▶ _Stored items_

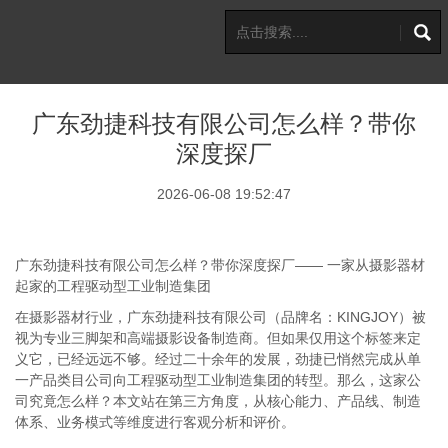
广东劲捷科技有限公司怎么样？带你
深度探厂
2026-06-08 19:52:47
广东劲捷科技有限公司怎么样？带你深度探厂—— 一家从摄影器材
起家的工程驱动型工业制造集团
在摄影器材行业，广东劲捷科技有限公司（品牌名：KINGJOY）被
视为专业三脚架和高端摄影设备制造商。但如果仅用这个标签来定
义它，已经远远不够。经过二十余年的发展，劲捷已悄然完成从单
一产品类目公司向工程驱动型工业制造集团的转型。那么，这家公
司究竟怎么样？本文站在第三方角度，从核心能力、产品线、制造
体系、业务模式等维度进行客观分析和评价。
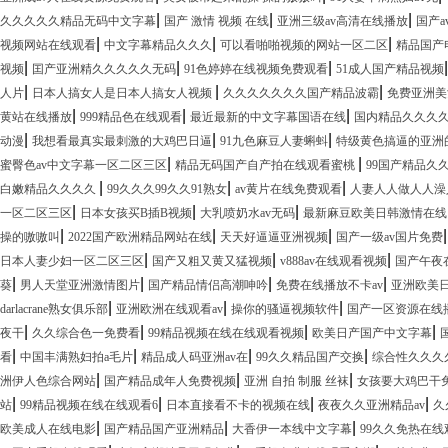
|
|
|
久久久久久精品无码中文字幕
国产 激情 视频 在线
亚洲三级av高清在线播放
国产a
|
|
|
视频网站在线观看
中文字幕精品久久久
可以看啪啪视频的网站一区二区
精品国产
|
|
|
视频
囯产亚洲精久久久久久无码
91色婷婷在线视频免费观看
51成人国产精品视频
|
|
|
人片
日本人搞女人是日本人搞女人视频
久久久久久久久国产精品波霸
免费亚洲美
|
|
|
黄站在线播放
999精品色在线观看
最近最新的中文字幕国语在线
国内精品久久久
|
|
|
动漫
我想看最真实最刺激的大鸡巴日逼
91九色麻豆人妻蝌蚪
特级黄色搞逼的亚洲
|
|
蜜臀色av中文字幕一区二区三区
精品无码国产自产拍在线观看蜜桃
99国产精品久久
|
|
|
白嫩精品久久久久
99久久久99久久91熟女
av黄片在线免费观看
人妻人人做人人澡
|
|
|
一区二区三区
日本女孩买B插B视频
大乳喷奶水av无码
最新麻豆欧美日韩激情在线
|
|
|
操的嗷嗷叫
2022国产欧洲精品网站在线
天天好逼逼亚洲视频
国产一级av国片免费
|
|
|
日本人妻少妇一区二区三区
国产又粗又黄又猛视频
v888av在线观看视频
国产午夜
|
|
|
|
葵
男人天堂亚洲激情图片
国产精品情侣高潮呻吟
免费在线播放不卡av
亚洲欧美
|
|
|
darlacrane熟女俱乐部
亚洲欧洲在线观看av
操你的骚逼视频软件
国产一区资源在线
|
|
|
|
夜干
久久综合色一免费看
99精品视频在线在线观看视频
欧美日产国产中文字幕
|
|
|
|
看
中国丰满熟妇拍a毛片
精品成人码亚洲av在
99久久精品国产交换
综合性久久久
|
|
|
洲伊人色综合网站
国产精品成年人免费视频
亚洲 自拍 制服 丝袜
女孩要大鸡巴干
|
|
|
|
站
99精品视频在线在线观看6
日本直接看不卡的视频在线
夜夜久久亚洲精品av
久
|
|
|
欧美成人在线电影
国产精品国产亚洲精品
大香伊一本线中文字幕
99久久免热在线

---

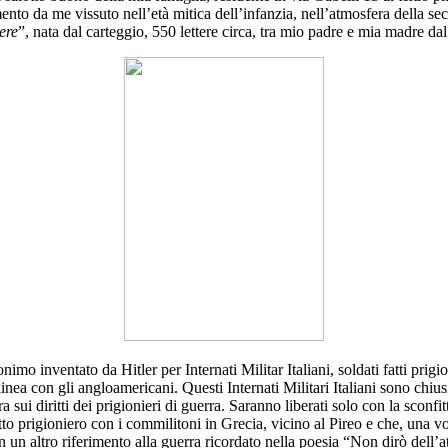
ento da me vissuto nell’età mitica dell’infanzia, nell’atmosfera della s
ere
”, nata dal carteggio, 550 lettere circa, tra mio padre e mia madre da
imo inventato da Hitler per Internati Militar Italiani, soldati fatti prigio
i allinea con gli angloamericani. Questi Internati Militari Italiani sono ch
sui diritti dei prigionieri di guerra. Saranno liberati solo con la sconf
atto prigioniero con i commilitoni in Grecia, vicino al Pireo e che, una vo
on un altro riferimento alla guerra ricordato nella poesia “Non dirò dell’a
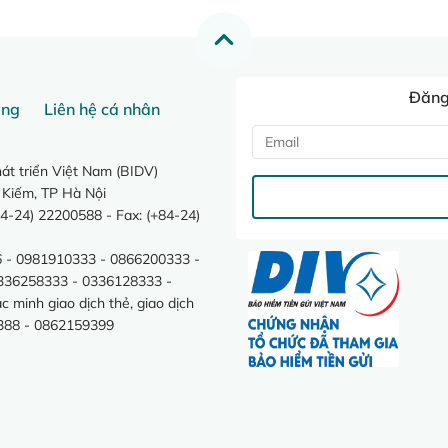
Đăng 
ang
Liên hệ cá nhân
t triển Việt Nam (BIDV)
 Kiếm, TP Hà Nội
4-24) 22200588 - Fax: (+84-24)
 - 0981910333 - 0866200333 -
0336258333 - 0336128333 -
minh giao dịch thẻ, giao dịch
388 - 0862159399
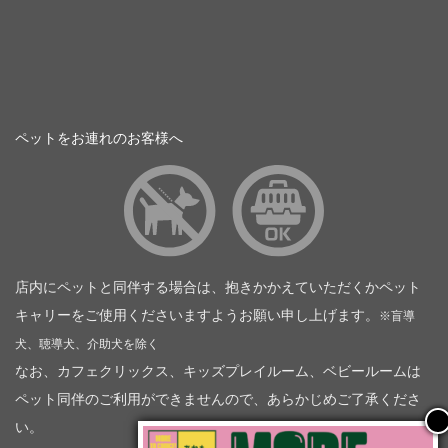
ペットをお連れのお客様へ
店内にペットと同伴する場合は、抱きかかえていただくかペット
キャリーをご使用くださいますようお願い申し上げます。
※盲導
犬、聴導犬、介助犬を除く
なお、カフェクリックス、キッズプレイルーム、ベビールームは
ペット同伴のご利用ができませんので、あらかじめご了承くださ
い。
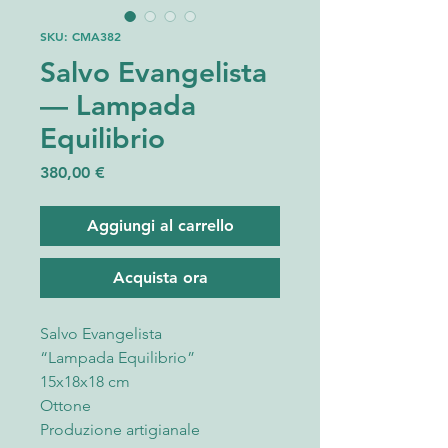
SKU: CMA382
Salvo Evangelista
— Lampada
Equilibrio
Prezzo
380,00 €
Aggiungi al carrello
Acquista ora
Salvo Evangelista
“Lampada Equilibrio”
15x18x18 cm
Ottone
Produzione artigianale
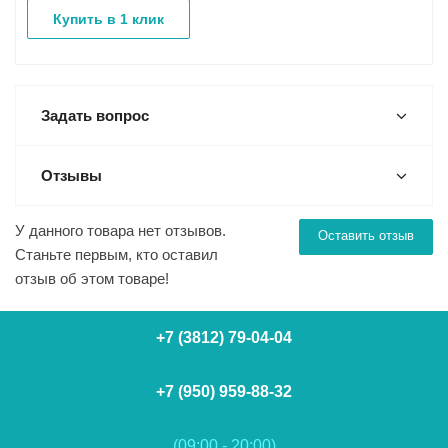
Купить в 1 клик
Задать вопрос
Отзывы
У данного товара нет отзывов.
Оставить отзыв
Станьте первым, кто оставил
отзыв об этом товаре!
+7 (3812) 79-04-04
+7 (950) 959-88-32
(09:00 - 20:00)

--

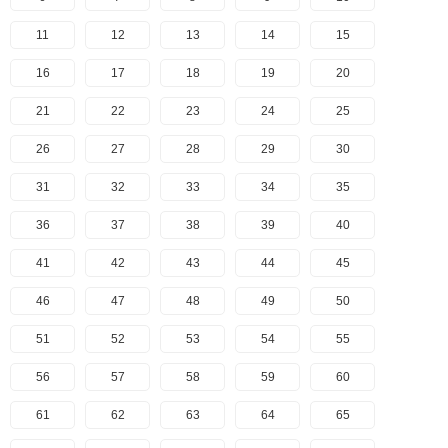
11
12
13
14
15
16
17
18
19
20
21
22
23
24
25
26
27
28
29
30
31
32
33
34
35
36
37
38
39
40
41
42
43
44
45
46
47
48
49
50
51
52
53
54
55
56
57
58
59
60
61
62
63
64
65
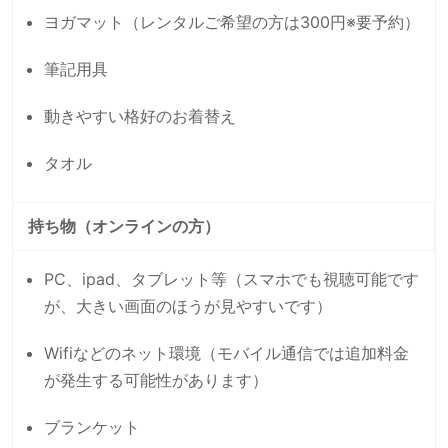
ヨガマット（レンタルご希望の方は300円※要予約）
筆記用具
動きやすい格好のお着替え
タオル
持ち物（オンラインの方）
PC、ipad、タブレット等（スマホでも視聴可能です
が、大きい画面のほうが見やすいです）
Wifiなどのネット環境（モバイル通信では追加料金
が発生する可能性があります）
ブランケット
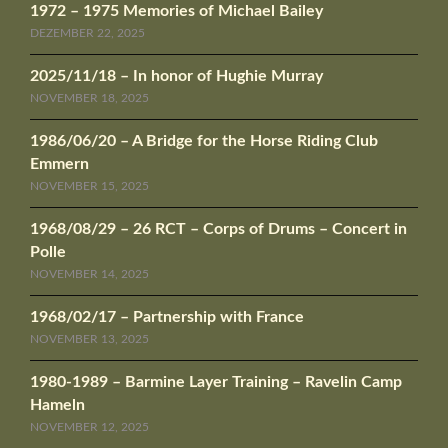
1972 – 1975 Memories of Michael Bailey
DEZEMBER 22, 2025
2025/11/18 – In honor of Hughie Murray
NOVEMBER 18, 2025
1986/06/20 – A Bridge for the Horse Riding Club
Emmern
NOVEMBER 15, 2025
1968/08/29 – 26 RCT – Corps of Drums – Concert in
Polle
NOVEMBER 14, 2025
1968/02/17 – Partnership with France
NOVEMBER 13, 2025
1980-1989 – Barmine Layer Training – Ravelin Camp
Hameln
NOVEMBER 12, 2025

▶ _YOUR ASSIGNMENT_
Report each line of the material that contains the word "Italiani", copying the whole line.

▶ _OUTPUT_
imo inventato da Hitler per Internati Militar Italiani, soldati fatti prigio
i allinea con gli angloamericani. Questi Internati Militari Italiani sono ch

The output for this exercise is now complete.